**What the task asks:** Copy out every line exactly, passing over the pictures.
== == ==
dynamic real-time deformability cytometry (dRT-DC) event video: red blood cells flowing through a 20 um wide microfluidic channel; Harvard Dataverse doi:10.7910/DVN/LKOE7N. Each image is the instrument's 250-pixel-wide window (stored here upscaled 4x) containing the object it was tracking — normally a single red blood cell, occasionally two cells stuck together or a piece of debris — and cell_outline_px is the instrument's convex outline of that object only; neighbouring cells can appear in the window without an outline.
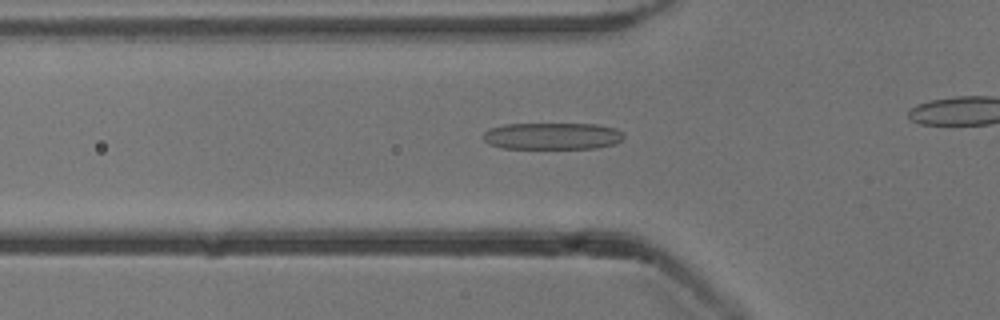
{"species": "common noctule bat (a hibernating species)", "species_latin": "Nyctalus noctula", "temperature_condition": "cold", "stored_images_in_passage": 37, "camera_frame_rate_fps": 3000, "um_per_image_px": 0.085, "animal": {"sex": "male", "body_mass_g": 13.3}, "frame": {"image": 1, "passage_image": 12, "time_ms": 3.667, "image_size_px": [1000, 320], "cell_outline_px": [[624, 136], [616, 144], [596, 148], [504, 148], [488, 144], [480, 136], [484, 132], [492, 128], [504, 124], [596, 124], [616, 128]], "centroid_in_image_um": [46.92, 11.56], "position_along_channel_um": 78.9, "area_um2": 21.96}}
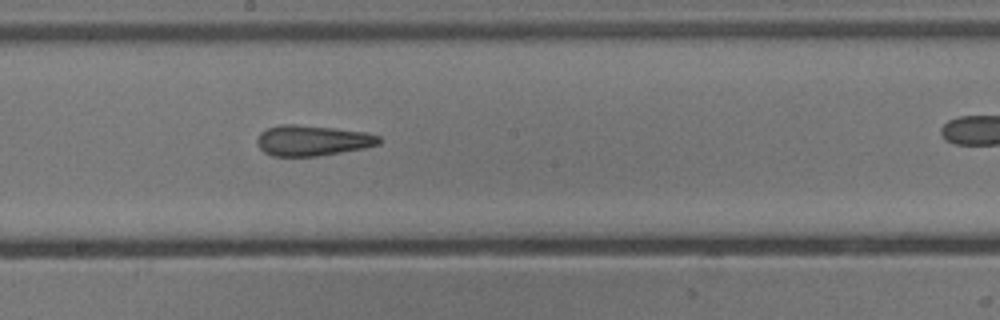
{"frame": {"image": 2, "passage_image": 23, "time_ms": 7.333, "image_size_px": [1000, 320], "cell_outline_px": [[380, 144], [364, 148], [316, 156], [272, 156], [264, 152], [256, 144], [256, 140], [260, 132], [268, 128], [280, 124], [296, 124], [336, 128], [368, 132], [380, 136]], "centroid_in_image_um": [26.54, 11.93], "position_along_channel_um": 221.7, "area_um2": 21.85}}
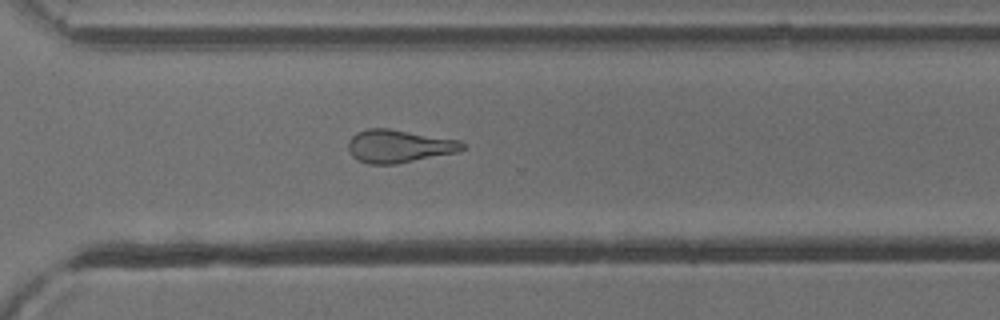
{"frame": {"image": 3, "passage_image": 32, "time_ms": 10.333, "image_size_px": [1000, 320], "cell_outline_px": [[464, 148], [456, 152], [396, 164], [368, 164], [356, 160], [352, 156], [348, 148], [348, 140], [356, 132], [368, 128], [388, 128], [460, 140], [464, 144]], "centroid_in_image_um": [33.86, 12.42], "position_along_channel_um": 336.7, "area_um2": 21.91}}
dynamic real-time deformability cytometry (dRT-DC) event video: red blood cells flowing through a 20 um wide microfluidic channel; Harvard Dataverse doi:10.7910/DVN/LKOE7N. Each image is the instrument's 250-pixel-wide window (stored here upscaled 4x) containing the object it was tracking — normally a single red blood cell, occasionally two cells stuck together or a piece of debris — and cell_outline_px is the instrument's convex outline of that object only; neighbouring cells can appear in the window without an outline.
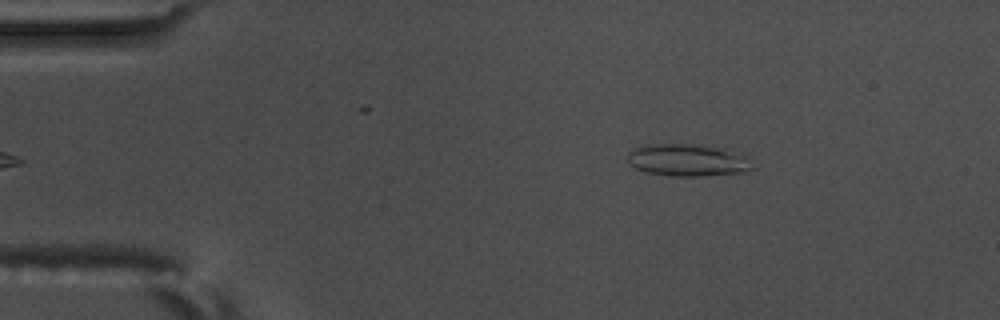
{"species": "common noctule bat (a hibernating species)", "species_latin": "Nyctalus noctula", "temperature_condition": "warm", "stored_images_in_passage": 50, "camera_frame_rate_fps": 3000, "um_per_image_px": 0.085, "animal": {"sex": "male", "body_mass_g": 17.5, "forearm_length_mm": 52.3}, "frame": {"image": 1, "passage_image": 2, "time_ms": 0.333, "image_size_px": [1000, 320], "cell_outline_px": [[756, 168], [744, 172], [700, 176], [676, 176], [648, 172], [636, 168], [628, 164], [628, 152], [636, 148], [656, 144], [688, 144], [720, 148], [744, 152], [748, 156]], "centroid_in_image_um": [58.55, 13.61], "position_along_channel_um": 26.4, "area_um2": 23.47}}
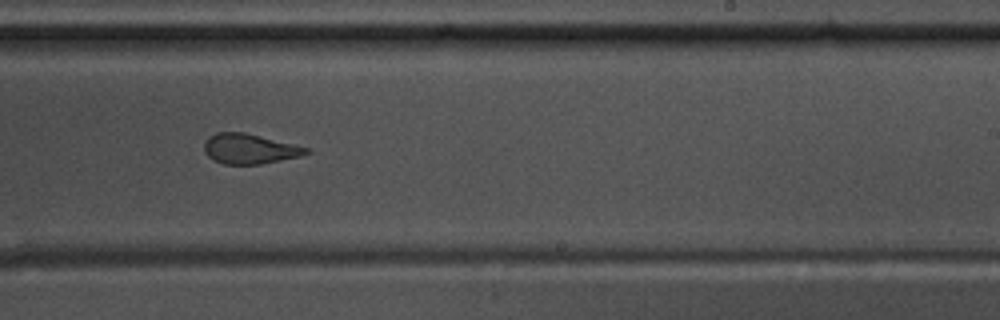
{"frame": {"image": 2, "passage_image": 28, "time_ms": 9.0, "image_size_px": [1000, 320], "cell_outline_px": [[312, 152], [300, 156], [260, 164], [224, 164], [212, 160], [204, 152], [204, 144], [208, 136], [216, 132], [244, 132], [308, 148]], "centroid_in_image_um": [21.16, 12.65], "position_along_channel_um": 267.8, "area_um2": 17.74}}
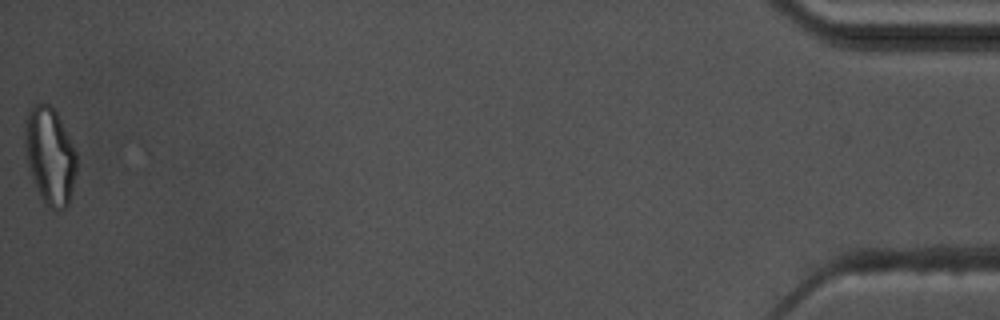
{"frame": {"image": 3, "passage_image": 50, "time_ms": 16.333, "image_size_px": [1000, 320], "cell_outline_px": [[76, 172], [72, 192], [68, 204], [64, 208], [56, 212], [48, 208], [44, 204], [40, 196], [24, 160], [24, 120], [28, 112], [36, 104], [48, 104], [56, 112], [76, 152]], "centroid_in_image_um": [4.2, 13.3], "position_along_channel_um": 431.0, "area_um2": 29.59}, "authors_computed_cell_mechanics": {"area_um2": 19.7676, "velocity_mm_per_s": 3.5702, "shape_relaxation_time_tau1_ms": null, "shape_relaxation_time_tau2_ms": 1.6225, "deformation_change_tau1": null, "deformation_change_tau2": 0.0971}}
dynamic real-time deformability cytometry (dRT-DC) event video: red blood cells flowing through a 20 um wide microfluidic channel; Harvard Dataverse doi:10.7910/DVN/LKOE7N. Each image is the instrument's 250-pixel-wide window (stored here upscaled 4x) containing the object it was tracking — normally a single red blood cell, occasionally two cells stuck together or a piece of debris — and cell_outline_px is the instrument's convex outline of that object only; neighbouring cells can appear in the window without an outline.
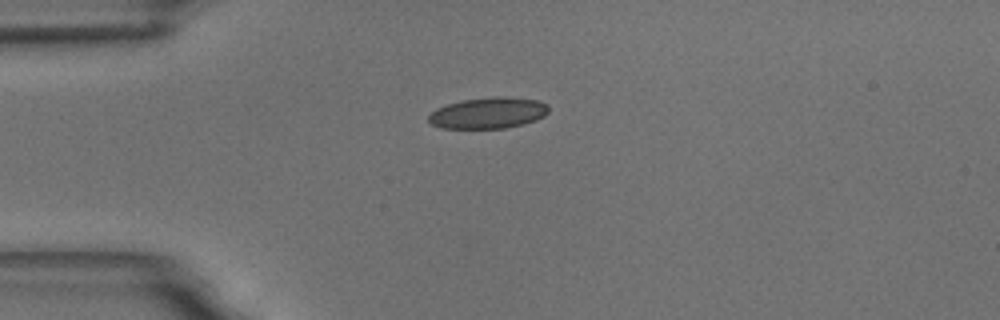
{"species": "common noctule bat (a hibernating species)", "species_latin": "Nyctalus noctula", "temperature_condition": "room temperature", "stored_images_in_passage": 5, "camera_frame_rate_fps": 3000, "um_per_image_px": 0.085, "animal": {"sex": "male", "body_mass_g": 18.8}, "frame": {"image": 1, "passage_image": 1, "time_ms": 0.0, "image_size_px": [1000, 320], "cell_outline_px": [[548, 112], [544, 116], [536, 120], [524, 124], [504, 128], [440, 128], [432, 124], [428, 120], [428, 116], [436, 108], [448, 104], [464, 100], [496, 96], [508, 96], [536, 100], [548, 104]], "centroid_in_image_um": [41.52, 9.6], "position_along_channel_um": 43.5, "area_um2": 21.79}}
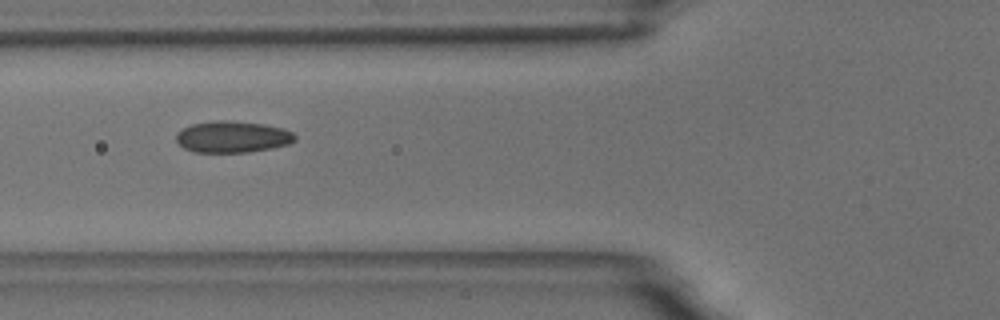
{"frame": {"image": 2, "passage_image": 3, "time_ms": 2.333, "image_size_px": [1000, 320], "cell_outline_px": [[296, 140], [288, 144], [272, 148], [248, 152], [196, 152], [184, 148], [176, 140], [176, 132], [192, 124], [216, 120], [232, 120], [264, 124], [284, 128], [292, 132], [296, 136]], "centroid_in_image_um": [19.78, 11.62], "position_along_channel_um": 106.0, "area_um2": 21.91}}
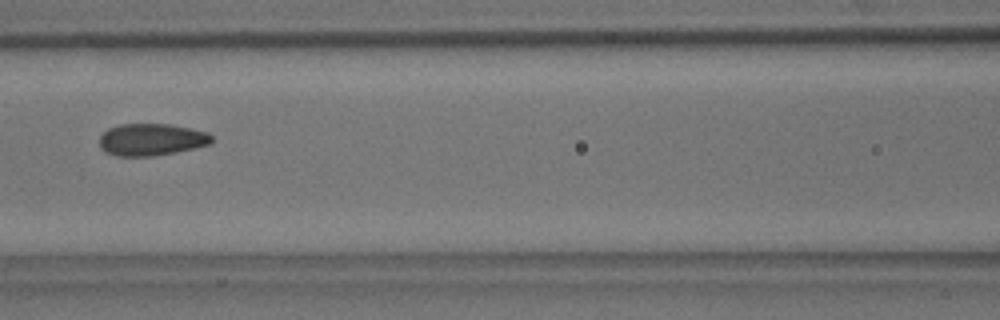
{"frame": {"image": 3, "passage_image": 4, "time_ms": 3.667, "image_size_px": [1000, 320], "cell_outline_px": [[212, 144], [176, 152], [152, 156], [116, 156], [104, 152], [100, 148], [100, 136], [108, 128], [120, 124], [172, 124], [192, 128], [208, 132], [212, 136]], "centroid_in_image_um": [12.88, 11.86], "position_along_channel_um": 153.7, "area_um2": 21.21}}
== == ==
**The solution:**
dynamic real-time deformability cytometry (dRT-DC) event video: red blood cells flowing through a 20 um wide microfluidic channel; Harvard Dataverse doi:10.7910/DVN/LKOE7N. Each image is the instrument's 250-pixel-wide window (stored here upscaled 4x) containing the object it was tracking — normally a single red blood cell, occasionally two cells stuck together or a piece of debris — and cell_outline_px is the instrument's convex outline of that object only; neighbouring cells can appear in the window without an outline.
{"species": "common noctule bat (a hibernating species)", "species_latin": "Nyctalus noctula", "temperature_condition": "cold", "stored_images_in_passage": 37, "camera_frame_rate_fps": 3000, "um_per_image_px": 0.085, "animal": {"sex": "male", "body_mass_g": 13.3}, "frame": {"image": 1, "passage_image": 12, "time_ms": 3.667, "image_size_px": [1000, 320], "cell_outline_px": [[624, 136], [616, 144], [596, 148], [504, 148], [488, 144], [480, 136], [484, 132], [492, 128], [504, 124], [596, 124], [616, 128]], "centroid_in_image_um": [46.92, 11.56], "position_along_channel_um": 78.9, "area_um2": 21.96}}
{"frame": {"image": 2, "passage_image": 23, "time_ms": 7.333, "image_size_px": [1000, 320], "cell_outline_px": [[380, 144], [364, 148], [316, 156], [272, 156], [264, 152], [256, 144], [256, 140], [260, 132], [268, 128], [280, 124], [296, 124], [336, 128], [368, 132], [380, 136]], "centroid_in_image_um": [26.54, 11.93], "position_along_channel_um": 221.7, "area_um2": 21.85}}
{"frame": {"image": 3, "passage_image": 32, "time_ms": 10.333, "image_size_px": [1000, 320], "cell_outline_px": [[464, 148], [456, 152], [396, 164], [368, 164], [356, 160], [352, 156], [348, 148], [348, 140], [356, 132], [368, 128], [388, 128], [460, 140], [464, 144]], "centroid_in_image_um": [33.86, 12.42], "position_along_channel_um": 336.7, "area_um2": 21.91}}
dynamic real-time deformability cytometry (dRT-DC) event video: red blood cells flowing through a 20 um wide microfluidic channel; Harvard Dataverse doi:10.7910/DVN/LKOE7N. Each image is the instrument's 250-pixel-wide window (stored here upscaled 4x) containing the object it was tracking — normally a single red blood cell, occasionally two cells stuck together or a piece of debris — and cell_outline_px is the instrument's convex outline of that object only; neighbouring cells can appear in the window without an outline.
{"species": "common noctule bat (a hibernating species)", "species_latin": "Nyctalus noctula", "temperature_condition": "warm", "stored_images_in_passage": 50, "camera_frame_rate_fps": 3000, "um_per_image_px": 0.085, "animal": {"sex": "male", "body_mass_g": 17.5, "forearm_length_mm": 52.3}, "frame": {"image": 1, "passage_image": 2, "time_ms": 0.333, "image_size_px": [1000, 320], "cell_outline_px": [[756, 168], [744, 172], [700, 176], [676, 176], [648, 172], [636, 168], [628, 164], [628, 152], [636, 148], [656, 144], [688, 144], [720, 148], [744, 152], [748, 156]], "centroid_in_image_um": [58.55, 13.61], "position_along_channel_um": 26.4, "area_um2": 23.47}}
{"frame": {"image": 2, "passage_image": 28, "time_ms": 9.0, "image_size_px": [1000, 320], "cell_outline_px": [[312, 152], [300, 156], [260, 164], [224, 164], [212, 160], [204, 152], [204, 144], [208, 136], [216, 132], [244, 132], [308, 148]], "centroid_in_image_um": [21.16, 12.65], "position_along_channel_um": 267.8, "area_um2": 17.74}}
{"frame": {"image": 3, "passage_image": 50, "time_ms": 16.333, "image_size_px": [1000, 320], "cell_outline_px": [[76, 172], [72, 192], [68, 204], [64, 208], [56, 212], [48, 208], [44, 204], [40, 196], [24, 160], [24, 120], [28, 112], [36, 104], [48, 104], [56, 112], [76, 152]], "centroid_in_image_um": [4.2, 13.3], "position_along_channel_um": 431.0, "area_um2": 29.59}, "authors_computed_cell_mechanics": {"area_um2": 19.7676, "velocity_mm_per_s": 3.5702, "shape_relaxation_time_tau1_ms": null, "shape_relaxation_time_tau2_ms": 1.6225, "deformation_change_tau1": null, "deformation_change_tau2": 0.0971}}
dynamic real-time deformability cytometry (dRT-DC) event video: red blood cells flowing through a 20 um wide microfluidic channel; Harvard Dataverse doi:10.7910/DVN/LKOE7N. Each image is the instrument's 250-pixel-wide window (stored here upscaled 4x) containing the object it was tracking — normally a single red blood cell, occasionally two cells stuck together or a piece of debris — and cell_outline_px is the instrument's convex outline of that object only; neighbouring cells can appear in the window without an outline.
{"species": "common noctule bat (a hibernating species)", "species_latin": "Nyctalus noctula", "temperature_condition": "room temperature", "stored_images_in_passage": 5, "camera_frame_rate_fps": 3000, "um_per_image_px": 0.085, "animal": {"sex": "male", "body_mass_g": 18.8}, "frame": {"image": 1, "passage_image": 1, "time_ms": 0.0, "image_size_px": [1000, 320], "cell_outline_px": [[548, 112], [544, 116], [536, 120], [524, 124], [504, 128], [440, 128], [432, 124], [428, 120], [428, 116], [436, 108], [448, 104], [464, 100], [496, 96], [508, 96], [536, 100], [548, 104]], "centroid_in_image_um": [41.52, 9.6], "position_along_channel_um": 43.5, "area_um2": 21.79}}
{"frame": {"image": 2, "passage_image": 3, "time_ms": 2.333, "image_size_px": [1000, 320], "cell_outline_px": [[296, 140], [288, 144], [272, 148], [248, 152], [196, 152], [184, 148], [176, 140], [176, 132], [192, 124], [216, 120], [232, 120], [264, 124], [284, 128], [292, 132], [296, 136]], "centroid_in_image_um": [19.78, 11.62], "position_along_channel_um": 106.0, "area_um2": 21.91}}
{"frame": {"image": 3, "passage_image": 4, "time_ms": 3.667, "image_size_px": [1000, 320], "cell_outline_px": [[212, 144], [176, 152], [152, 156], [116, 156], [104, 152], [100, 148], [100, 136], [108, 128], [120, 124], [172, 124], [192, 128], [208, 132], [212, 136]], "centroid_in_image_um": [12.88, 11.86], "position_along_channel_um": 153.7, "area_um2": 21.21}}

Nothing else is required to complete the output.